Ken Burns, o monumental documentarista da história dos EUA, situa a cisão nacional de hoje como superável porque a norma da vida americana sempre foi a mudança, não a stasi. Eleições presidenciais durante períodos de crise acabam se tornando momentos de grande potencial. “Elas podem desencadear realinhamentos maciços e reordenar o curso do nosso país”, escreveu em ensaio recente para a CNN. O cineasta já retratou os grandes momentos de embicada fundamental da nação em obras-primas como “A Guerra Civil” e “A Guerra do Vietnã”. Mas é com lições extraídas de seu mergulho na vida de Franklin D. Roosevelt que Burns prefere comparar os tempos atuais.
Em 1928, o Republicano Herbert Hoover foi eleito presidente por uma maioria retumbante. Contudo revelou-se incapaz de gerenciar a Grande Depressão de 29, que aniquilou a vida social e econômica do trabalhador americano. Foi derrotado na eleição seguinte pelo democrata Roosevelt, que oferecia uma reviravolta radical ao país: em lugar da cartilha de Hoover, de apelo ao esforço individual de cada cidadão, F.D.R. propunha uma intervenção maciça do governo, com o Estado e a sociedade se reerguendo em conjunto. Roosevelt falou claro, conseguiu se fazer ouvir e redefiniu para sempre o papel de um governo federal numa sociedade democrática. Burns acredita que a atual crise americana não se encerrará com a eleição, devendo adentrar o ano de 2021. “Mas, quando encontrarmos nosso caminho, espero podermos ter uma visão mais clara de quem queremos ser”, conclui .
Mais de um século e meio atrás, Walt Whitman já vaticinava que, se algum dia a “América” caísse em desgraça e ruína, a derrota viria de seu próprio âmago, não de fora. Para o poeta, a longevidade da democracia no Novo Mundo, e a aceitação do que a humanidade tem em comum, dependia de cidadãos bem informados, dando o melhor de si, com ênfase no papel do voto.
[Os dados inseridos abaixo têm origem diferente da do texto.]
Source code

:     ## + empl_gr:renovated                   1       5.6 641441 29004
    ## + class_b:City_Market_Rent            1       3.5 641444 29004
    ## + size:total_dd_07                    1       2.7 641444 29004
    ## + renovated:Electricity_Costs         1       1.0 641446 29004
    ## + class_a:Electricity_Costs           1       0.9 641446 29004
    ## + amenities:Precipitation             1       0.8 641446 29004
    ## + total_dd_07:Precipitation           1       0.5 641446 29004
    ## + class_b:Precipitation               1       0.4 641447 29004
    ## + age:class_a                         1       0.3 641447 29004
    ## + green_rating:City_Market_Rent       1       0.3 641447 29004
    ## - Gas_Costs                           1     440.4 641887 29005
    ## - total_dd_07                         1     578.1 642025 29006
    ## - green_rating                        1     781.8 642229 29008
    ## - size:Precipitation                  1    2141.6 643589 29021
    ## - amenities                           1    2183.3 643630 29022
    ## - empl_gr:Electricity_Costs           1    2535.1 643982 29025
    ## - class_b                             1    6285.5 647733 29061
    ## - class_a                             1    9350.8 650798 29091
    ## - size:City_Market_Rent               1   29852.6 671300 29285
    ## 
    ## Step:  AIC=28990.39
No entender de alguns republicanos que elegeram Donald Trump em 2016 e hoje observam, em pânico, a mutação do Grand Old Party em antro de cultistas lunáticos, é hora de votar em quem se comporta como adulto, não como delinquente. Max Boot é republicano desde criancinha. Foi assessor de três candidatos à Casa Branca e hoje publica uma coluna ultraconservadora no “Washington Post”. Dias atrás, citou uma sombria frase do envolvimento americano no Vietnã —“Tivemos de destruir o vilarejo para poder salvá-lo” — como receita para o futuro do Partido Republicano. Quanto mais tempo Trump permanecer no cargo, quanto mais danos causar ao país, mais lealdade obterá de seus seguidores, descobriu Boot tardiamente. Ele agora prefere votar no democrata Biden a ser corresponsável por mais quatro anos de “um sociopata que necessita mais da adoração de massas que da aceitação de pessoas normais”.
Normalmente partidos políticos mudam o curso de sua trajetória quando perdem uma eleição importante. Mas, devido ao tortuoso sistema eleitoral dos Estados Unidos — que, como se sabe, não é direto —, os Republicanos podem continuar a vencer e exercer o poder sem ter construído sequer um simulacro de maioria nacional. Basta analisar os resultados dos últimos 20 anos, período em que venceram o voto popular uma única vez e, mesmo assim, tiveram o comando da nação em mãos por 12 anos. Embora esgarçadas, as instituições democráticas do país vinham se aguentando. Nada indica que suportariam mais quatro anos erráticos e destrutivos com Donald Trump na Casa Branca. A formação de uma maioria multirracial mobilizada em torno de Joe Biden parece apontar para um futuro mais inclusivo, mais real, e mais parecido com o que Democratas (e democratas) americanos acreditam ser como nação.
Levará tempo. Talvez até mais de uma geração para reencontrar a confiança necessária à evolução da sociedade americana como um todo. De volta a Saint-Exupéry: está nas mãos do eleitor de 2020 tornar possível o futuro — não só dos Estados Unidos.